Job:
Put every entry below into a two-column CSV with the header row text,answer. Each entry gets one row, with each field quoted and its line breaks replaced by spaces.

Material provided:
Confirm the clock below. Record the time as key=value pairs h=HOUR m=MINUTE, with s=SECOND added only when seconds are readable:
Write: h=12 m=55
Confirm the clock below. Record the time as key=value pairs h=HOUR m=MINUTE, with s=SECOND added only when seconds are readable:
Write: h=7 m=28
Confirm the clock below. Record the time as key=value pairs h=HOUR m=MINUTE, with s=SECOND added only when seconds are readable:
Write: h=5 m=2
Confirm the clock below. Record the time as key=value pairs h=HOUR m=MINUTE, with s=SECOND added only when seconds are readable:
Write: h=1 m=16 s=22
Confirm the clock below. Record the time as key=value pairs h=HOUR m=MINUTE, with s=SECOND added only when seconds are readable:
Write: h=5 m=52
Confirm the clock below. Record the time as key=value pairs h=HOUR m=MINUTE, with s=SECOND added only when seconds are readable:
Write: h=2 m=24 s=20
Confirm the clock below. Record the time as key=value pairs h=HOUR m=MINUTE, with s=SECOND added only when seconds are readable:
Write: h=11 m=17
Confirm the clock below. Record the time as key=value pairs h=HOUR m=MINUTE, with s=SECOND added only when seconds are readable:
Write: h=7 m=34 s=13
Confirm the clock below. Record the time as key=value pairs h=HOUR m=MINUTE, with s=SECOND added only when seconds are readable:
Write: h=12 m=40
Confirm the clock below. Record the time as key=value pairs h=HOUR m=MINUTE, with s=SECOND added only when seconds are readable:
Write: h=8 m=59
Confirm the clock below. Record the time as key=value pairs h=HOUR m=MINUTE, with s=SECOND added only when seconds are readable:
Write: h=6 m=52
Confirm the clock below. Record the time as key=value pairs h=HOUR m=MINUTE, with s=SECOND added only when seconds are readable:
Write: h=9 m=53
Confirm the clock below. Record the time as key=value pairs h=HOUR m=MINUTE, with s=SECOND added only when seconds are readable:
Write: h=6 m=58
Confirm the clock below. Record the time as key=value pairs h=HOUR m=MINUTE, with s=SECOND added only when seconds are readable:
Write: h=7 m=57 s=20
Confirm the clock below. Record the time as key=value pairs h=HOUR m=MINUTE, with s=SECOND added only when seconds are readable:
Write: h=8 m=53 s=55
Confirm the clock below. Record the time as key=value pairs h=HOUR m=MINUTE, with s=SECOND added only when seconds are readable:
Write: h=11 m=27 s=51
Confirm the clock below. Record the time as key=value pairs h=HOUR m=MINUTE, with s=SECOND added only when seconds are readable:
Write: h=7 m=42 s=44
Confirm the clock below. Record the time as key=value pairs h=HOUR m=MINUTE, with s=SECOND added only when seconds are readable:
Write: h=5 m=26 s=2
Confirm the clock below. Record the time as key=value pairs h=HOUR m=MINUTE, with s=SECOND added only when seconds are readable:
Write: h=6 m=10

Solution:
text,answer
"Confirm the clock below. Record the time as key=value pairs h=HOUR m=MINUTE, with s=SECOND added only when seconds are readable: Write:","h=12 m=55"
"Confirm the clock below. Record the time as key=value pairs h=HOUR m=MINUTE, with s=SECOND added only when seconds are readable: Write:","h=7 m=28"
"Confirm the clock below. Record the time as key=value pairs h=HOUR m=MINUTE, with s=SECOND added only when seconds are readable: Write:","h=5 m=2"
"Confirm the clock below. Record the time as key=value pairs h=HOUR m=MINUTE, with s=SECOND added only when seconds are readable: Write:","h=1 m=16 s=22"
"Confirm the clock below. Record the time as key=value pairs h=HOUR m=MINUTE, with s=SECOND added only when seconds are readable: Write:","h=5 m=52"
"Confirm the clock below. Record the time as key=value pairs h=HOUR m=MINUTE, with s=SECOND added only when seconds are readable: Write:","h=2 m=24 s=20"
"Confirm the clock below. Record the time as key=value pairs h=HOUR m=MINUTE, with s=SECOND added only when seconds are readable: Write:","h=11 m=17"
"Confirm the clock below. Record the time as key=value pairs h=HOUR m=MINUTE, with s=SECOND added only when seconds are readable: Write:","h=7 m=34 s=13"
"Confirm the clock below. Record the time as key=value pairs h=HOUR m=MINUTE, with s=SECOND added only when seconds are readable: Write:","h=12 m=40"
"Confirm the clock below. Record the time as key=value pairs h=HOUR m=MINUTE, with s=SECOND added only when seconds are readable: Write:","h=8 m=59"
"Confirm the clock below. Record the time as key=value pairs h=HOUR m=MINUTE, with s=SECOND added only when seconds are readable: Write:","h=6 m=52"
"Confirm the clock below. Record the time as key=value pairs h=HOUR m=MINUTE, with s=SECOND added only when seconds are readable: Write:","h=9 m=53"
"Confirm the clock below. Record the time as key=value pairs h=HOUR m=MINUTE, with s=SECOND added only when seconds are readable: Write:","h=6 m=58"
"Confirm the clock below. Record the time as key=value pairs h=HOUR m=MINUTE, with s=SECOND added only when seconds are readable: Write:","h=7 m=57 s=20"
"Confirm the clock below. Record the time as key=value pairs h=HOUR m=MINUTE, with s=SECOND added only when seconds are readable: Write:","h=8 m=53 s=55"
"Confirm the clock below. Record the time as key=value pairs h=HOUR m=MINUTE, with s=SECOND added only when seconds are readable: Write:","h=11 m=27 s=51"
"Confirm the clock below. Record the time as key=value pairs h=HOUR m=MINUTE, with s=SECOND added only when seconds are readable: Write:","h=7 m=42 s=44"
"Confirm the clock below. Record the time as key=value pairs h=HOUR m=MINUTE, with s=SECOND added only when seconds are readable: Write:","h=5 m=26 s=2"
"Confirm the clock below. Record the time as key=value pairs h=HOUR m=MINUTE, with s=SECOND added only when seconds are readable: Write:","h=6 m=10"